• What you need to do
Starting with the line that has "2020, BBVA Mexico Group: 12890 -> 8000" in the records below and stopping after the line that has "Week Day, 2020-02-03: 1 -> 0", output every line exactly and nothing else; skip pictures.

══════════════════════════════

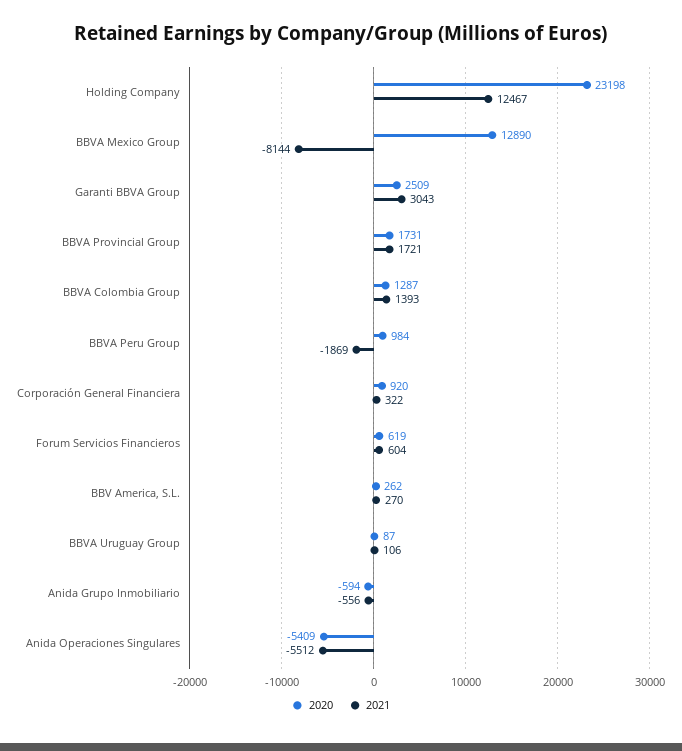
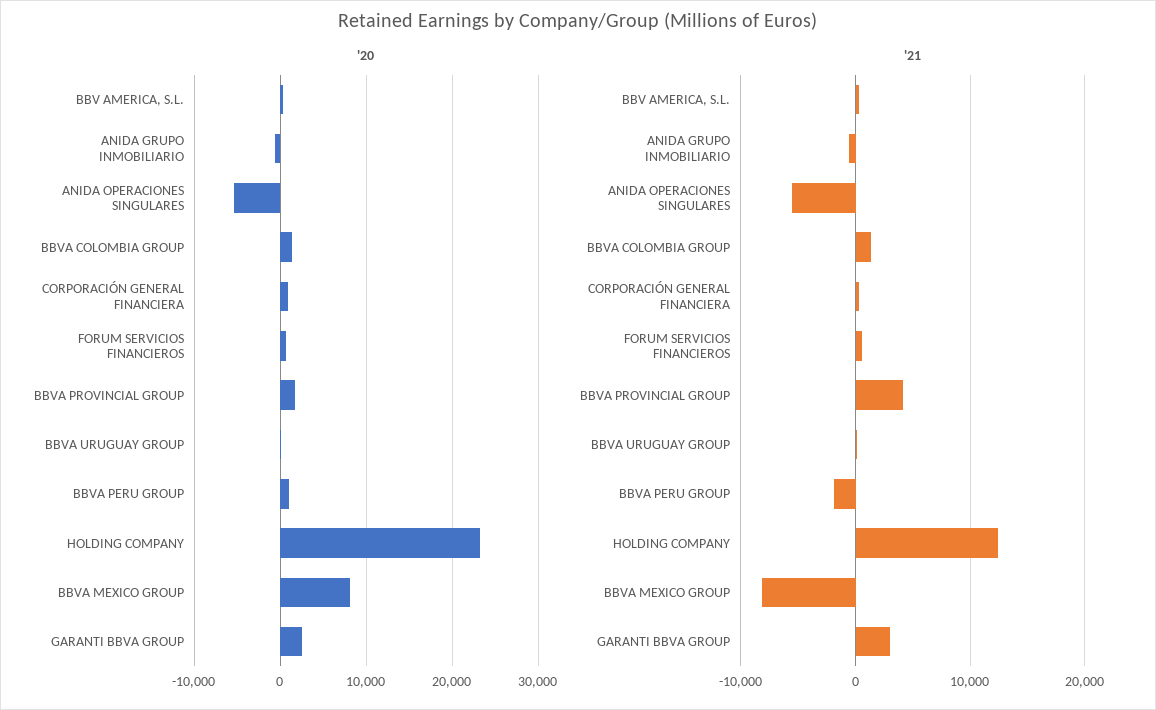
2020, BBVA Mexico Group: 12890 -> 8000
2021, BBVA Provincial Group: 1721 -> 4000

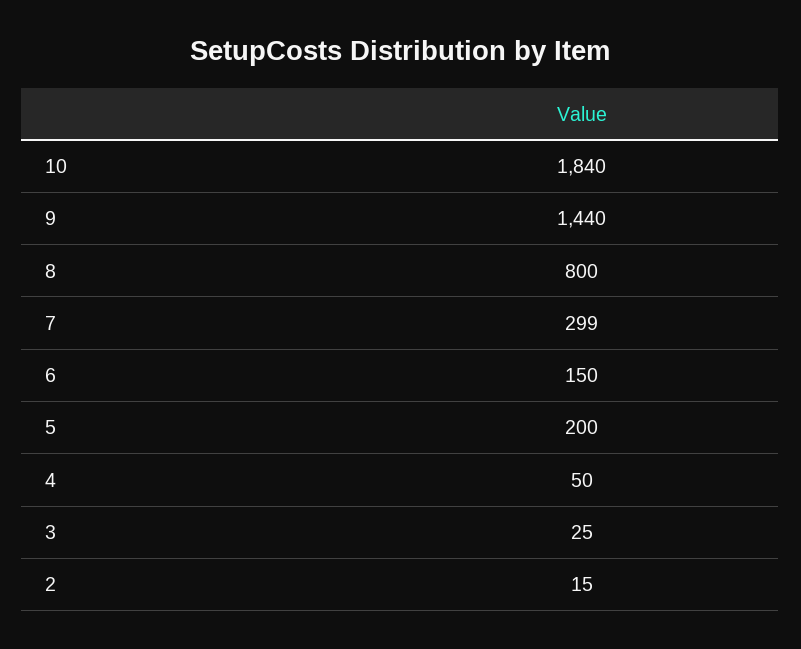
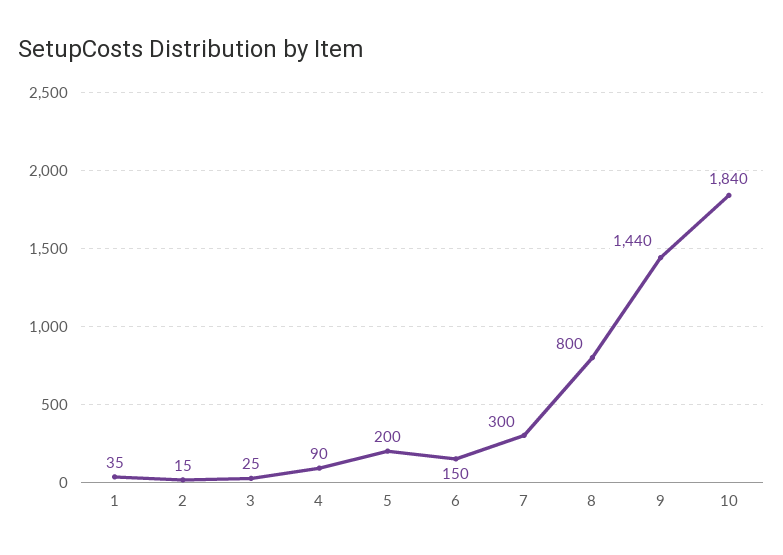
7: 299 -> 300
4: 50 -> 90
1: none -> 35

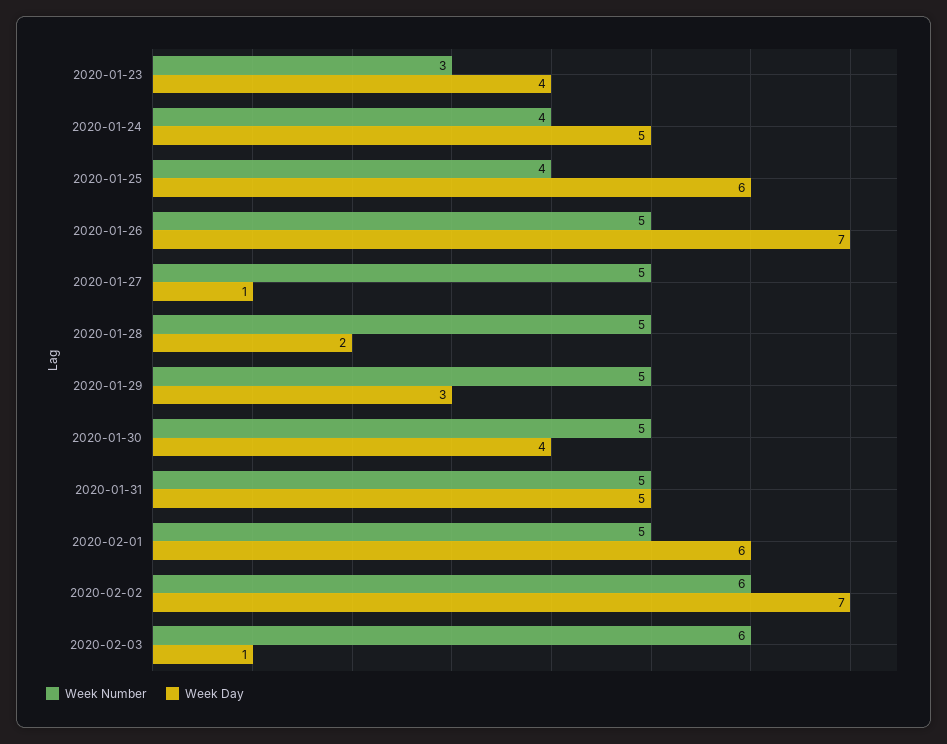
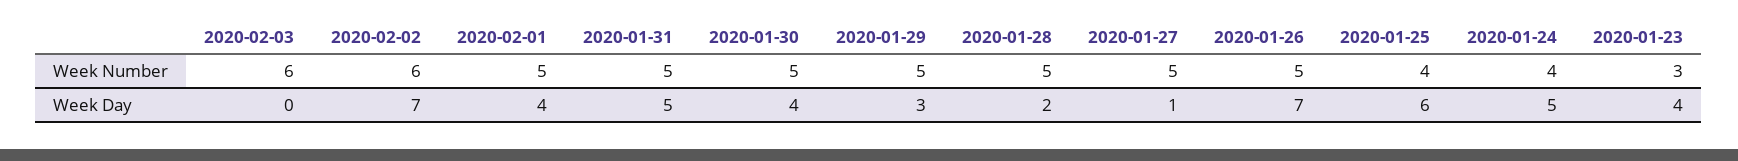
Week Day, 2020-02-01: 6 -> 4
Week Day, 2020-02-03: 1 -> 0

══════════════════════════════

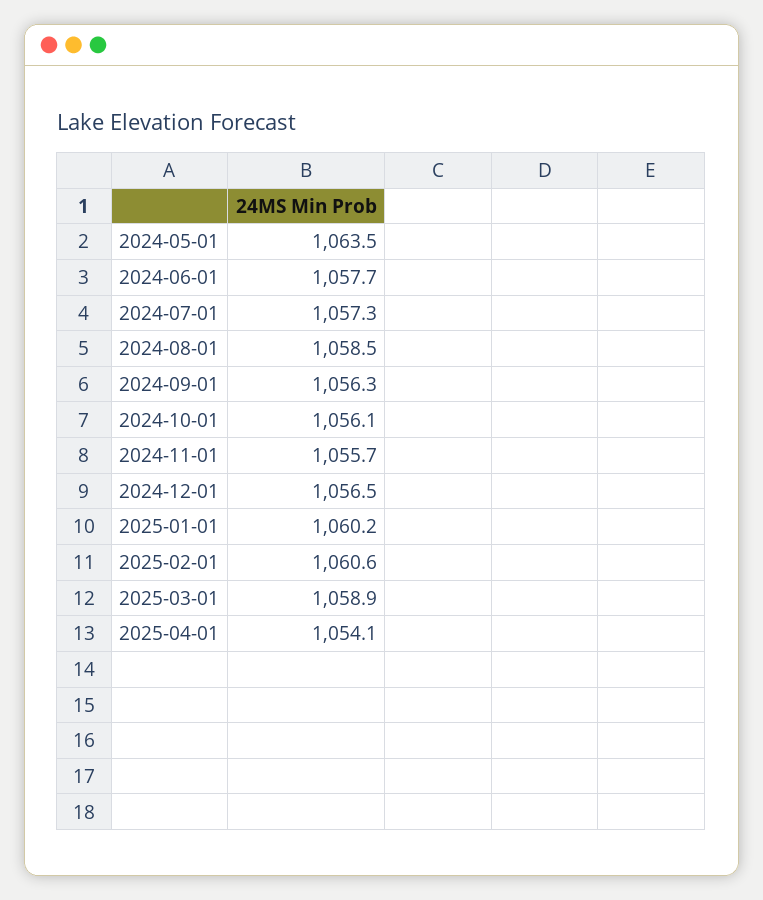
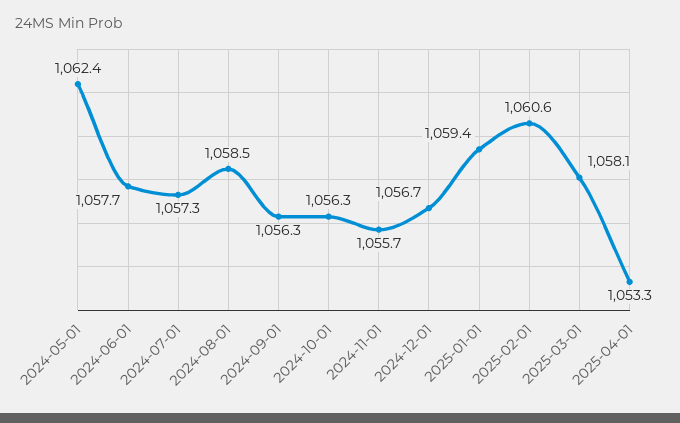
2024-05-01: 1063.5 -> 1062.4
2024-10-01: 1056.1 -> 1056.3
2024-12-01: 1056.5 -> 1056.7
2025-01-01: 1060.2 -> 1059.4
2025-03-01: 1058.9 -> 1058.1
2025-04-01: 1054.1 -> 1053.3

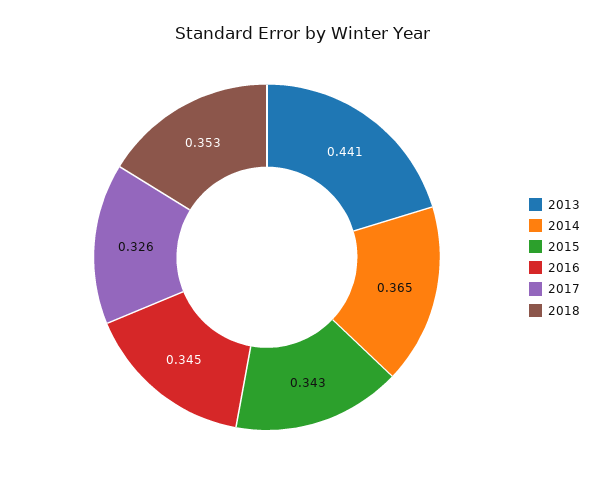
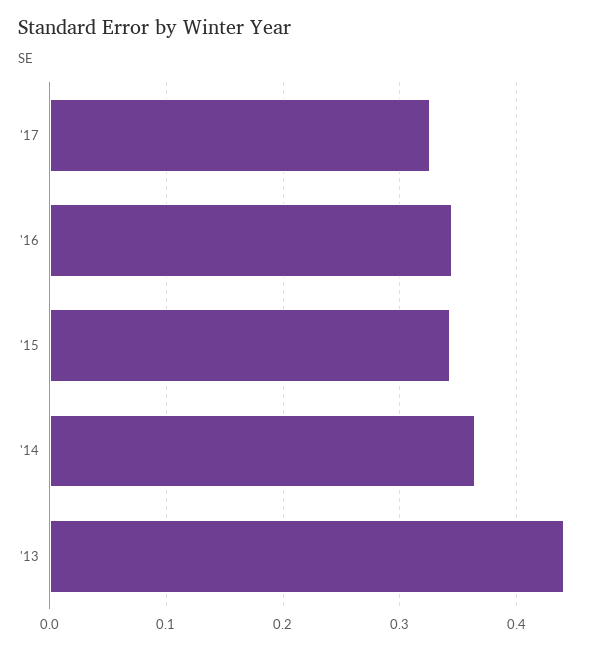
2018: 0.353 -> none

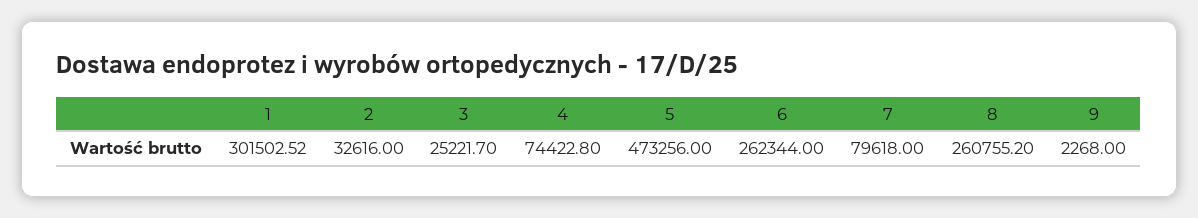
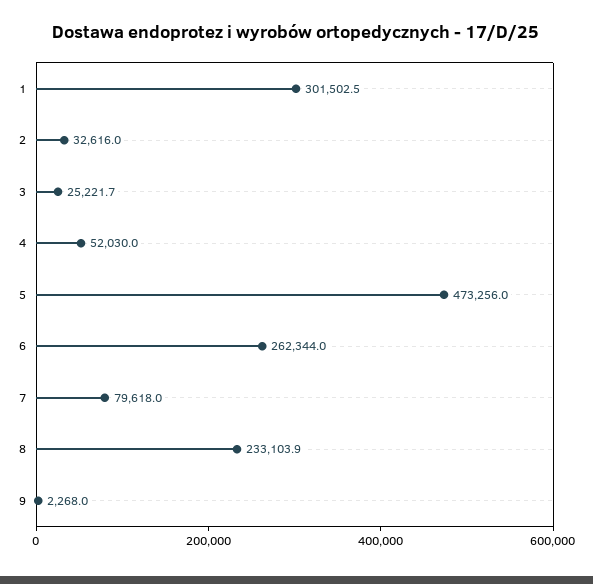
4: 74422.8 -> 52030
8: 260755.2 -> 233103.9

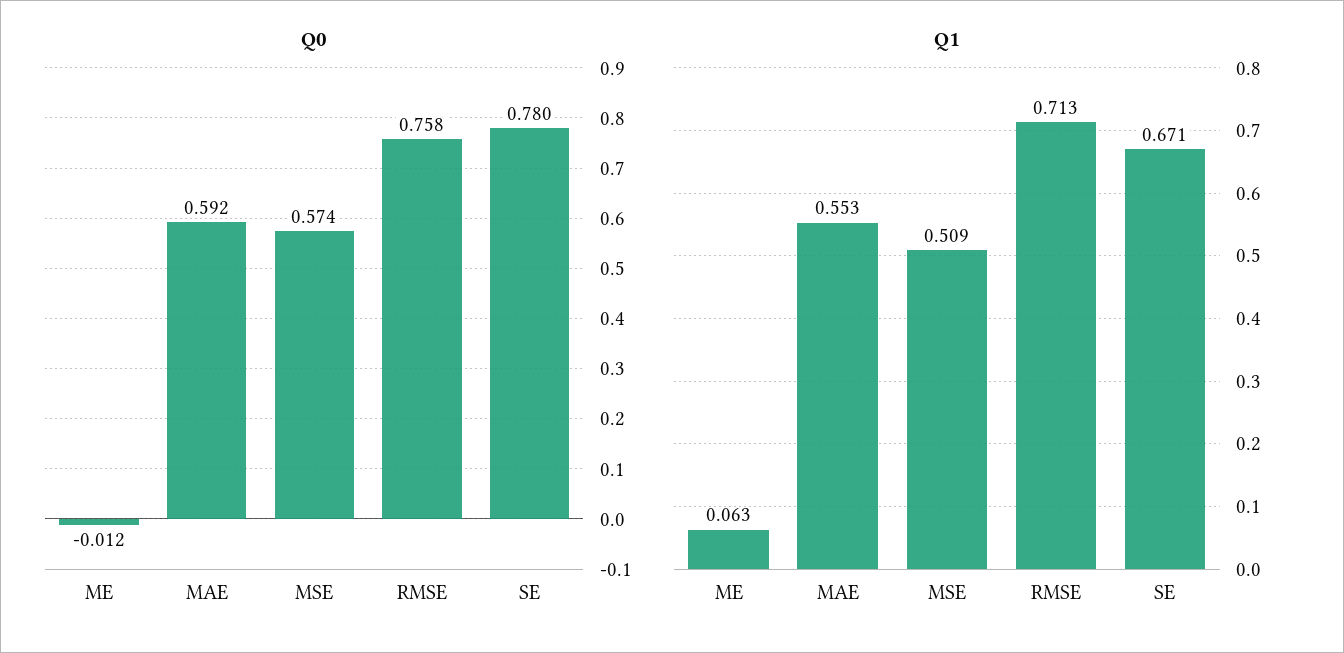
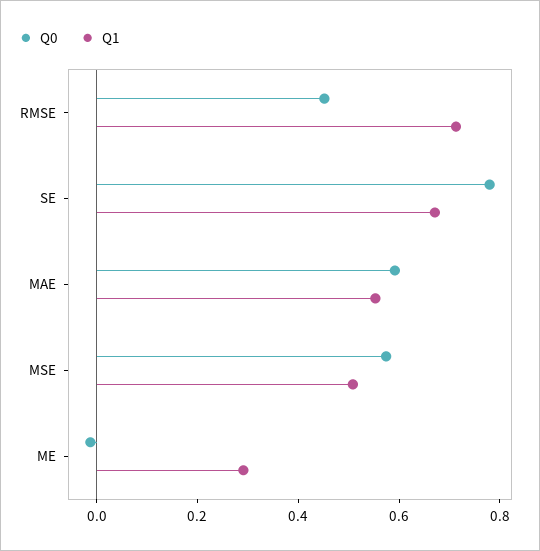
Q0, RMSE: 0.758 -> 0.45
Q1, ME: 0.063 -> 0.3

══════════════════════════════

• Response below
2020, BBVA Mexico Group: 12890 -> 8000
2021, BBVA Provincial Group: 1721 -> 4000

7: 299 -> 300
4: 50 -> 90
1: none -> 35

Week Day, 2020-02-01: 6 -> 4
Week Day, 2020-02-03: 1 -> 0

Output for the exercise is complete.